The new norms replace the previous ones, which were drafted in 1978 and only made public in 2011. Previously, it was up to the bishops to determine the veracity of a supernatural event, which the Vatican believes led to confusion among the faithful. The bishop's approval of a miraculous phenomenon "oriented the faithful to think they had to believe in these phenomena, which sometimes were valued more than the Gospel itself," the statement read.

The previous norms also led to decadeslong investigations and — sometimes contradictory — pronouncements by the Vatican and the local bishops.

The decision by the Vatican to rein in supernatural apparitions is partly motivated by the considerable number of cases where these events are used to trick, defraud or abuse faithful. In the document, the Vatican also warned against doctrinal errors and the spread of "sectarian mentalities." The recent case of the Madonna of Trevignano, in a small town near Rome, saw the self-declared clairvoyant Maria Giuseppe Scarpulla placing pig's blood on a statue of Mary to get $100,000 checks from unsuspecting believers.

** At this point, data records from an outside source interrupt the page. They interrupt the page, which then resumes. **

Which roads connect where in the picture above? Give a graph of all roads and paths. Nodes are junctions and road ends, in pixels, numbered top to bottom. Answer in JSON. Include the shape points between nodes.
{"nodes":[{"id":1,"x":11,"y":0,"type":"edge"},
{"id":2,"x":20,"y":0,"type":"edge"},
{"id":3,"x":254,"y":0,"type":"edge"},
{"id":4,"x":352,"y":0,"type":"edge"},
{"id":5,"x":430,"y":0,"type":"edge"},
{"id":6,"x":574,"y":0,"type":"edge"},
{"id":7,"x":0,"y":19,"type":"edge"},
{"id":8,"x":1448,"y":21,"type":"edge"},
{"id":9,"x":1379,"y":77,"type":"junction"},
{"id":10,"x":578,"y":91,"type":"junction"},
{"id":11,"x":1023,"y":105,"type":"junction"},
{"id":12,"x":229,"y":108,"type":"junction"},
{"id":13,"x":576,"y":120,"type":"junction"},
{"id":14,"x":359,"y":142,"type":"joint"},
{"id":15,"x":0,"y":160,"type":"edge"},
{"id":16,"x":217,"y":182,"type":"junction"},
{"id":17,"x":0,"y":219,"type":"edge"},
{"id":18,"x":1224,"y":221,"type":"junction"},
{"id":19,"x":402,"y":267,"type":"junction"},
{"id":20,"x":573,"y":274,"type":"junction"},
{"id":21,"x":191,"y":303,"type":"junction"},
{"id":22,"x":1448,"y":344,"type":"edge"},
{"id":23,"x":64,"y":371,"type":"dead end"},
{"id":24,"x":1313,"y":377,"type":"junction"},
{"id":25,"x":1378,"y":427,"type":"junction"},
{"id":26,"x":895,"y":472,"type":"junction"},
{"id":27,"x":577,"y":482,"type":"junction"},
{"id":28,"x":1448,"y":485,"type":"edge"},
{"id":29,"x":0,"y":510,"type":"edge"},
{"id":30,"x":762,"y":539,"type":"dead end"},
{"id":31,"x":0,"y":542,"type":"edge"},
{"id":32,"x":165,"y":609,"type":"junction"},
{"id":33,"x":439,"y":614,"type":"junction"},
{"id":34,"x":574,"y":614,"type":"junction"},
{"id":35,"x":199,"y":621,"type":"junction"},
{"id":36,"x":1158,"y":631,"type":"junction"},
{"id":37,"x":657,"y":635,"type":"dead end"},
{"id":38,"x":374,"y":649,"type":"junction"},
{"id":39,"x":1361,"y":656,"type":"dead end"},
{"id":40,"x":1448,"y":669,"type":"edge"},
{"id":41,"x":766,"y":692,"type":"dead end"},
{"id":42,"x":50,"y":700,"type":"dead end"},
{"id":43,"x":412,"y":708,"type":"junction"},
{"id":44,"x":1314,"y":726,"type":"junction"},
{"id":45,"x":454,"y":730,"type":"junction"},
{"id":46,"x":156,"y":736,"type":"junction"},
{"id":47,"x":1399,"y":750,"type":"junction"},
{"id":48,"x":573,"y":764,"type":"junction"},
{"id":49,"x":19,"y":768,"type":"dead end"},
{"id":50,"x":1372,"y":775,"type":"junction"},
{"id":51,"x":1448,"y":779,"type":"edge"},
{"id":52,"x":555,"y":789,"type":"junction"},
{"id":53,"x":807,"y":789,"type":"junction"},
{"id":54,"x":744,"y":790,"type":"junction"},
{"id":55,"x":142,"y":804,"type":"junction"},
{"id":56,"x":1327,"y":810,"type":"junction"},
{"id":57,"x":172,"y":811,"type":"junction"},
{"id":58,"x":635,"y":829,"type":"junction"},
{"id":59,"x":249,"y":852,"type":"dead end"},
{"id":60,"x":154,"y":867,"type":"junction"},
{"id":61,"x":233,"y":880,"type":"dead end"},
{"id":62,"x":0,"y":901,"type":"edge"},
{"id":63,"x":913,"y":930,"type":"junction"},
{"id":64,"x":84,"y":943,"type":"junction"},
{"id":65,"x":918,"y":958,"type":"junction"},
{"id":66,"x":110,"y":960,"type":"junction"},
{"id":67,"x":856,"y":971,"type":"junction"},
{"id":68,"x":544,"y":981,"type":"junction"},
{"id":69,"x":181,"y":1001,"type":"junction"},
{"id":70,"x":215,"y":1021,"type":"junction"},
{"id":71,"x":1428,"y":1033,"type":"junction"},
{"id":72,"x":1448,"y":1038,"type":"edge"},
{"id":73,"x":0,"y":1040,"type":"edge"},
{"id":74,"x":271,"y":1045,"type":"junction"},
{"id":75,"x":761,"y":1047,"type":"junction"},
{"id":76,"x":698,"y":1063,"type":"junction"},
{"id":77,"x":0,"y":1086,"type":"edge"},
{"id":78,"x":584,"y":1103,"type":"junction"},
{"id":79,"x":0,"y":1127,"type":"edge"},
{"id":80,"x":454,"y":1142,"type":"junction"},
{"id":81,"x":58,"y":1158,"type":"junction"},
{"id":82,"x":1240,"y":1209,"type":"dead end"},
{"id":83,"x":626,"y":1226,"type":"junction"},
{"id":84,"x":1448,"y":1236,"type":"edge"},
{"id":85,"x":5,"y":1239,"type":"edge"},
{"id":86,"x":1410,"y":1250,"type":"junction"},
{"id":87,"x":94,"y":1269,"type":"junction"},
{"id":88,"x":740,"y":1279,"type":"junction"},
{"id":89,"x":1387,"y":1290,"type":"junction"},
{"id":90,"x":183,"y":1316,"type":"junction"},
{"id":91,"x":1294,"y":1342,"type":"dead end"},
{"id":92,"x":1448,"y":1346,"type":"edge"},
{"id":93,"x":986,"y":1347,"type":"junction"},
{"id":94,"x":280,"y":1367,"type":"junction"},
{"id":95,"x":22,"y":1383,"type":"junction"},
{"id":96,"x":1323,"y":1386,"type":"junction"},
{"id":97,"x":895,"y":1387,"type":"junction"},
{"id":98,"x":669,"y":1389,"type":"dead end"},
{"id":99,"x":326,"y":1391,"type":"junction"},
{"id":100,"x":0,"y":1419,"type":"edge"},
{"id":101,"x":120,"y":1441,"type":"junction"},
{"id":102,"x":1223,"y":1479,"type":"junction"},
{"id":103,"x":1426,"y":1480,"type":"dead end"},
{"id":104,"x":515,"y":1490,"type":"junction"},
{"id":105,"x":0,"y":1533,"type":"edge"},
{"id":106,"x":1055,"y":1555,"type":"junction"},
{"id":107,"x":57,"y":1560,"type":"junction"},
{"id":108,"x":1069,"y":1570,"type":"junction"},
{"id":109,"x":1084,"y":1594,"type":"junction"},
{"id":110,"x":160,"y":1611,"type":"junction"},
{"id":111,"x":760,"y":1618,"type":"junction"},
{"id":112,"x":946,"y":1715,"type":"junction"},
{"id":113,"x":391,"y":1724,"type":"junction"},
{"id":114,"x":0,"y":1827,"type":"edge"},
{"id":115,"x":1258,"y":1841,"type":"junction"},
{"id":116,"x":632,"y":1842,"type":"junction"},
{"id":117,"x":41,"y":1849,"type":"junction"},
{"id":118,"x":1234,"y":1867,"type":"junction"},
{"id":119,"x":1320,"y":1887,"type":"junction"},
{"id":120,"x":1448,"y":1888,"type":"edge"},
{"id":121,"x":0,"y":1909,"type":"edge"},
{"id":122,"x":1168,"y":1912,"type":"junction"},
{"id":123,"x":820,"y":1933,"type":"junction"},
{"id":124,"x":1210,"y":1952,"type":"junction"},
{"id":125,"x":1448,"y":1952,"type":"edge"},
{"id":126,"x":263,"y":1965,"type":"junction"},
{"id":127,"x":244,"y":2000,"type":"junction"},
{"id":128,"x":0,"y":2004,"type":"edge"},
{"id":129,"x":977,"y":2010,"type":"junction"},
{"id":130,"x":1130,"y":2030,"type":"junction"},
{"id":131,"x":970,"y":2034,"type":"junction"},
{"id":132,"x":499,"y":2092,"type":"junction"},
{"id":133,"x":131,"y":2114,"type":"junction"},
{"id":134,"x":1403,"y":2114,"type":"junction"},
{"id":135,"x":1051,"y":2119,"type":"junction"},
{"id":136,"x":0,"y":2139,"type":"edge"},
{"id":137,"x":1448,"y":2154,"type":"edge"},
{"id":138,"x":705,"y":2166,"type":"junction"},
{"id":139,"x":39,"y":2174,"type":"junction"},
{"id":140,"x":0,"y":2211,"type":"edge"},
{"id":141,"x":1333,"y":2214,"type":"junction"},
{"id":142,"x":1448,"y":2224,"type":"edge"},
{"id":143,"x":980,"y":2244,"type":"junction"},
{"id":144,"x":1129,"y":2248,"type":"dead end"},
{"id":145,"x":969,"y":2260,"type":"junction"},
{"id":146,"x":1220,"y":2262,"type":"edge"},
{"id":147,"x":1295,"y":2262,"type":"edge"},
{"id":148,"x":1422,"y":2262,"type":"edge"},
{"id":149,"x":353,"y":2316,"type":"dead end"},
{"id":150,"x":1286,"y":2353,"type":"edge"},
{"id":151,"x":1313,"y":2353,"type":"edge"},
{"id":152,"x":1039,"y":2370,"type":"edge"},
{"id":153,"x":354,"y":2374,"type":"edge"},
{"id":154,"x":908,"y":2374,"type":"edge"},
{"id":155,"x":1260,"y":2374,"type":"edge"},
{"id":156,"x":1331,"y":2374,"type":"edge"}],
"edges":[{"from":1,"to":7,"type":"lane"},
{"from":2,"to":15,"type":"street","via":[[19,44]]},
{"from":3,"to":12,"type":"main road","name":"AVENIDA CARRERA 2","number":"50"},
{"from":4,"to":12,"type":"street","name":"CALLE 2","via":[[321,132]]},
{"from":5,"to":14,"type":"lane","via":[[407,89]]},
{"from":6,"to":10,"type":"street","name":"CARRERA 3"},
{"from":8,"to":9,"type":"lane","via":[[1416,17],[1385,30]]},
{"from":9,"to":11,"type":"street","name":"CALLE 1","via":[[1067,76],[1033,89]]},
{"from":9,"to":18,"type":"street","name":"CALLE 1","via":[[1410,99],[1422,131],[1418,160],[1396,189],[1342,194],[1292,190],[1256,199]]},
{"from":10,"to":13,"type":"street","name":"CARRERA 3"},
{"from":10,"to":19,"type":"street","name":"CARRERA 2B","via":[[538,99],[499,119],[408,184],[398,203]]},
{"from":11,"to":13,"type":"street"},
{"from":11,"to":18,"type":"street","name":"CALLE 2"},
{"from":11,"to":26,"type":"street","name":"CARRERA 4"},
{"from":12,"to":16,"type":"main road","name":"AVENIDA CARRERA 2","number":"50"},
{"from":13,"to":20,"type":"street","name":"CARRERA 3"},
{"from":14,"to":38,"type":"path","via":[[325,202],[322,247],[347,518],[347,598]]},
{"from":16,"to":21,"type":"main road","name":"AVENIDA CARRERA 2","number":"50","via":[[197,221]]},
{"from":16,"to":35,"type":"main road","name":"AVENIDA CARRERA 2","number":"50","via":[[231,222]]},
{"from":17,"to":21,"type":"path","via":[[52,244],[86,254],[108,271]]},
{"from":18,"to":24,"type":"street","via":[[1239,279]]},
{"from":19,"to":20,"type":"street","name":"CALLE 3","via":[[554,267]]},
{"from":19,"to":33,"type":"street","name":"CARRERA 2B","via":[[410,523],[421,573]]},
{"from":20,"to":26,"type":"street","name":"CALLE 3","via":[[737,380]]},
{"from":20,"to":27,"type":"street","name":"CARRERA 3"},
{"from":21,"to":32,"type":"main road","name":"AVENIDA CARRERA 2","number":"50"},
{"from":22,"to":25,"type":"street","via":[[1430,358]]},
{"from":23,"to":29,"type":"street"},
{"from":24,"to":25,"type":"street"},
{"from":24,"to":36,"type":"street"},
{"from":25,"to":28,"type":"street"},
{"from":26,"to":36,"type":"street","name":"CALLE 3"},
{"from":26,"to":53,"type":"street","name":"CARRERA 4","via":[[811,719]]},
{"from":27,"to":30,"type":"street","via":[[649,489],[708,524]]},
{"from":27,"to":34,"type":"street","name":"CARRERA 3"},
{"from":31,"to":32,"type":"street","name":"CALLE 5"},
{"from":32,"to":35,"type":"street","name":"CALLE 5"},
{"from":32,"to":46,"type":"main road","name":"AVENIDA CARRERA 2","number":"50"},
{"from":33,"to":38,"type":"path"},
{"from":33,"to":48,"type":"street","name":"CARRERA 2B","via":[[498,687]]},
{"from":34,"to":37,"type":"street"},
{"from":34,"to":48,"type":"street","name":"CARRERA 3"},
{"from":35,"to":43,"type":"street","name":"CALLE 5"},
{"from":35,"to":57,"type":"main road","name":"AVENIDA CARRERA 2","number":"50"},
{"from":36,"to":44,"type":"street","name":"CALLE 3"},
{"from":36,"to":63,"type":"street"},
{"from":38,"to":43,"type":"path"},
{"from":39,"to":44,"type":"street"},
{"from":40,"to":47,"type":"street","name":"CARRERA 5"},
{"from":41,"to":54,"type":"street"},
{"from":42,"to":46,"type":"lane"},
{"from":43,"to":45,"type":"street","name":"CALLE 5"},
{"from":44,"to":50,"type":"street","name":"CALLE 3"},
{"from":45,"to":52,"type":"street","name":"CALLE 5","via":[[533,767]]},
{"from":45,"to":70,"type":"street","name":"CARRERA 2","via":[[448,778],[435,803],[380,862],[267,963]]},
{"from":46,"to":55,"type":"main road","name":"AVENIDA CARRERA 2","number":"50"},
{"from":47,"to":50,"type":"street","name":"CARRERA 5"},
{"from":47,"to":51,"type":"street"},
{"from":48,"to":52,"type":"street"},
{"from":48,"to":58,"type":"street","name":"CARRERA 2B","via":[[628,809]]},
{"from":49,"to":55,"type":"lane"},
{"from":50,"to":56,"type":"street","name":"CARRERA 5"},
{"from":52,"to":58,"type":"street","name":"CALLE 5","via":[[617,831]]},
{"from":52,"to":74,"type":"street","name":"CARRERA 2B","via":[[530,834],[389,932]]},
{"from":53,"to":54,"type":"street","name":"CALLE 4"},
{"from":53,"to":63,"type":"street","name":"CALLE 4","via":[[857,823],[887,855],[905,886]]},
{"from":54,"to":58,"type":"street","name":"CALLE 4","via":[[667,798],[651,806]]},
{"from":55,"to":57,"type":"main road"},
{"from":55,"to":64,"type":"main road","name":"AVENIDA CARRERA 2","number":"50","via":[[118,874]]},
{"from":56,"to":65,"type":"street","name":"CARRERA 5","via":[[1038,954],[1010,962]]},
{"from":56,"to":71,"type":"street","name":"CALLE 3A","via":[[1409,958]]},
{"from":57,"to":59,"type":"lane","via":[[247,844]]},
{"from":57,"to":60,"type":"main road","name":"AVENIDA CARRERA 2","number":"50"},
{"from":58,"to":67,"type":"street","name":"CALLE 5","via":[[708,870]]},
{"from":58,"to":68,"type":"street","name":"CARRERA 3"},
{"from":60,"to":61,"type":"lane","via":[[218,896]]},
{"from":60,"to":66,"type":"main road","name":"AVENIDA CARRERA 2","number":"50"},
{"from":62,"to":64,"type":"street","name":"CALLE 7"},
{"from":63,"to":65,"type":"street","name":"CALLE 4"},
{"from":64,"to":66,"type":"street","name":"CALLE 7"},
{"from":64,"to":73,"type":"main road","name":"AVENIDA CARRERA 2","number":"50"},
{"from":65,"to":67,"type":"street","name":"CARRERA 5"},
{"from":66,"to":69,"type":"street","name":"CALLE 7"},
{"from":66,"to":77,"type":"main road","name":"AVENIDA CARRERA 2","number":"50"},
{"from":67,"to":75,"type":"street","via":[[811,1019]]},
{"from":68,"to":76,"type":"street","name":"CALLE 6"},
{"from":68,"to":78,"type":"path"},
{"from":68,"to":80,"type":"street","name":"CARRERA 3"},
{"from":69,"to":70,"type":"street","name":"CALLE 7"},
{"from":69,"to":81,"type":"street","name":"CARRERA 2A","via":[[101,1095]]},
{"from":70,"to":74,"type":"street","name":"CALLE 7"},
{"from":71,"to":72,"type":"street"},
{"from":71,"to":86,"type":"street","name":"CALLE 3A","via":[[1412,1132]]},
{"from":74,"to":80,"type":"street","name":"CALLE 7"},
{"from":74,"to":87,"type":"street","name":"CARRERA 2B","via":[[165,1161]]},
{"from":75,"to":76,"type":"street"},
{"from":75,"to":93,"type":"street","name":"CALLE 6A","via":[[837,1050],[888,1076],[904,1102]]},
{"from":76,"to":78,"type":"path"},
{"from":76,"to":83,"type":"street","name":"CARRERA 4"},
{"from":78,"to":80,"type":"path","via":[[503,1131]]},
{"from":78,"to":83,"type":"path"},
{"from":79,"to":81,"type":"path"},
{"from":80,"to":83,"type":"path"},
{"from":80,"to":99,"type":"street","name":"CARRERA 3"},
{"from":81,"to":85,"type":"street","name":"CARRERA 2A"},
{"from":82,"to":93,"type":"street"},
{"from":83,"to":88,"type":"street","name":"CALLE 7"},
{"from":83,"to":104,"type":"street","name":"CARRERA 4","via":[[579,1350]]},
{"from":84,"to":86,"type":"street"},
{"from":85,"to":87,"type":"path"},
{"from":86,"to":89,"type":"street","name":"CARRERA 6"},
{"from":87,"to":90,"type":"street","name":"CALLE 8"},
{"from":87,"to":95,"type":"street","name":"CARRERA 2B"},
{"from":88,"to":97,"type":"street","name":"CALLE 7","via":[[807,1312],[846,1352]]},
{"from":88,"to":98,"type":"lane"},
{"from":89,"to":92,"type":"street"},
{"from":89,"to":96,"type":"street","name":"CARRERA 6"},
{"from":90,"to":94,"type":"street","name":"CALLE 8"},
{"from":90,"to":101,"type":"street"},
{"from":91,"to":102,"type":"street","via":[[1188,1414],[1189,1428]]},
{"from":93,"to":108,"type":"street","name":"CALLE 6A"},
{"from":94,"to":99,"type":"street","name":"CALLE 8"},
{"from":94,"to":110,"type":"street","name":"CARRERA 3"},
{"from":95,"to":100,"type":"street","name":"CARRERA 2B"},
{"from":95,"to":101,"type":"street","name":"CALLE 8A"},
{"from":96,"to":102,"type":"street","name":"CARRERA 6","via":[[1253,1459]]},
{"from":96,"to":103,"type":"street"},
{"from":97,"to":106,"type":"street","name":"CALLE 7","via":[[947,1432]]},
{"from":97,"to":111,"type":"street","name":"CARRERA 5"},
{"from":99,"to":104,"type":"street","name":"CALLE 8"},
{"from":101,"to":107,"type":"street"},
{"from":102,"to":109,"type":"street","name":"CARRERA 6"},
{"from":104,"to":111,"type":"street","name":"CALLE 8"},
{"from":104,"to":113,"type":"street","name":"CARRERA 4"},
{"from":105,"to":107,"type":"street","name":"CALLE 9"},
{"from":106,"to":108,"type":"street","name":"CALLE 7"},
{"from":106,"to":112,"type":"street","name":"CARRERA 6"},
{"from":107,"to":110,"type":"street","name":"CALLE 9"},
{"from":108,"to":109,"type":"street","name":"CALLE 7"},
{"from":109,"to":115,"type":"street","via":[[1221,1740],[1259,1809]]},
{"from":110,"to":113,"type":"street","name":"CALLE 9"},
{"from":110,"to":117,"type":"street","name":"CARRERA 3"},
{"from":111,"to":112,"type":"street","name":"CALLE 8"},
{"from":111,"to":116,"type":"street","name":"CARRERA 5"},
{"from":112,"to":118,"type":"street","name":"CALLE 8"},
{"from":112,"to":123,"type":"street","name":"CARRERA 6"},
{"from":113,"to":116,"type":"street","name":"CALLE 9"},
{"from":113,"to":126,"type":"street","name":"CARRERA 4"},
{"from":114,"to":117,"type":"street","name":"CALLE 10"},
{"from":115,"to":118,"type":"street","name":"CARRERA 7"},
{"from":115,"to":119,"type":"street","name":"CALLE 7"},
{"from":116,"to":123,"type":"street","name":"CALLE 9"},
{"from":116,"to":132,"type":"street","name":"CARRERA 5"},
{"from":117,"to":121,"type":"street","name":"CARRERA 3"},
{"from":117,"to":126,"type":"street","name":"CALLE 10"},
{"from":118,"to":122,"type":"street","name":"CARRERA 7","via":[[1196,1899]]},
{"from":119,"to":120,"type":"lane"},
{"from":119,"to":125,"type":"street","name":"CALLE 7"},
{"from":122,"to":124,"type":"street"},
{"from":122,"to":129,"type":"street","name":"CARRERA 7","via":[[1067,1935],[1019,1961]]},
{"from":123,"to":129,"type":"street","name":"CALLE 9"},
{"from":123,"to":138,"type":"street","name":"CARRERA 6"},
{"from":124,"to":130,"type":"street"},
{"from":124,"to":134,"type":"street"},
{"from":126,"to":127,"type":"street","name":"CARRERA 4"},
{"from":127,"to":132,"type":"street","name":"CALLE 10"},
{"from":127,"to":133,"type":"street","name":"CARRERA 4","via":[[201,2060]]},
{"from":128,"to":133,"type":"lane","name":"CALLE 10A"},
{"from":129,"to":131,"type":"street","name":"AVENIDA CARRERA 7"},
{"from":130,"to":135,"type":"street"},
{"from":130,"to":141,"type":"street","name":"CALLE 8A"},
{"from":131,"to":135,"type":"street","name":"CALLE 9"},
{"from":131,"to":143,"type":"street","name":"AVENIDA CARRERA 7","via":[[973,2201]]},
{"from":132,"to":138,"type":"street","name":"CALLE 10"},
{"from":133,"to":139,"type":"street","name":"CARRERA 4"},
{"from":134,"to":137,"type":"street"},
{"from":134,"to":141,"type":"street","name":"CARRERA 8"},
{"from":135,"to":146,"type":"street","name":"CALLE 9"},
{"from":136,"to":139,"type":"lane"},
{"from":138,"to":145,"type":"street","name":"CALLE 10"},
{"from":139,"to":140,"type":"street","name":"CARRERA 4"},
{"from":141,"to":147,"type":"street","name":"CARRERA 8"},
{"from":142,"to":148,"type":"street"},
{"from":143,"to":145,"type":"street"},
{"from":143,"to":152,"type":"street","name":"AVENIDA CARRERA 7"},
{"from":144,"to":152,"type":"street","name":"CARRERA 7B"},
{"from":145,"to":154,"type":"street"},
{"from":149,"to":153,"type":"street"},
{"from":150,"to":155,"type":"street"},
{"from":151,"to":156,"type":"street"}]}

Speaking at a press conference presenting the new guidelines on Friday, the head of the Vatican's doctrine office, Cardinal Victor Manuel Fernandez, recounted cases where he had to decide on supernatural claims. One woman once said she felt at home at a Marian shrine, and only later the cardinal learned that it was because she thought she was the Virgin Mary herself. Another woman claimed she was told by God that she would become the mother of the new Messiah, and Fernandez said he was shocked when the woman said he had to be the father.

"These events are quite frequent in certain cases, but it's often a situation where norms and procedures are not necessary," he said. "In other cases there may be a phenomena that does not stop and attract the attention of many people," he added.

Social media has also impacted the Vatican's evaluation of unexplained phenomena, since strange events are quickly ascribed to the supernatural and can gather a wide following. "Now more than ever, these phenomena involve many people from various dioceses and spread rapidly across different regions and even countries," the statement read. The Vatican doctrinal office encouraged bishops to create interdiocesan commissions to address cases that spread over various church territories.

Pope Francis has displayed a strong personal devotion to the Virgin Mary and often visited the shrines where she is said to have miraculously appeared, but he has also warned faithful not to be fooled by far-fetched stories and tales of miracles. Such apparitions "are not always real," he said in an interview in June last year.